Top of MATERIAL FOR THE TASK

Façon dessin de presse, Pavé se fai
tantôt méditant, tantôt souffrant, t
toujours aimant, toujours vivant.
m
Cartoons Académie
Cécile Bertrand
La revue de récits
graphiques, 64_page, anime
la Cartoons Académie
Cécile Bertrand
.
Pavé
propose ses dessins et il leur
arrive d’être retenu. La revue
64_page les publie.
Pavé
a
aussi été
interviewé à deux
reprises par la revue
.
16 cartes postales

Bottom of MATERIAL FOR THE TASK

EXERCISE DIRECTIONS: Rewrite the records above, substituting "Cartoon Academy" for each occurrence of "Cartoons Académie" and keeping every other line the same.

RESPONSE AREA:
Façon dessin de presse, Pavé se fai
tantôt méditant, tantôt souffrant, t
toujours aimant, toujours vivant.
m
Cartoon Academy
Cécile Bertrand
La revue de récits
graphiques, 64_page, anime
la Cartoon Academy
Cécile Bertrand
.
Pavé
propose ses dessins et il leur
arrive d’être retenu. La revue
64_page les publie.
Pavé
a
aussi été
interviewé à deux
reprises par la revue
.
16 cartes postales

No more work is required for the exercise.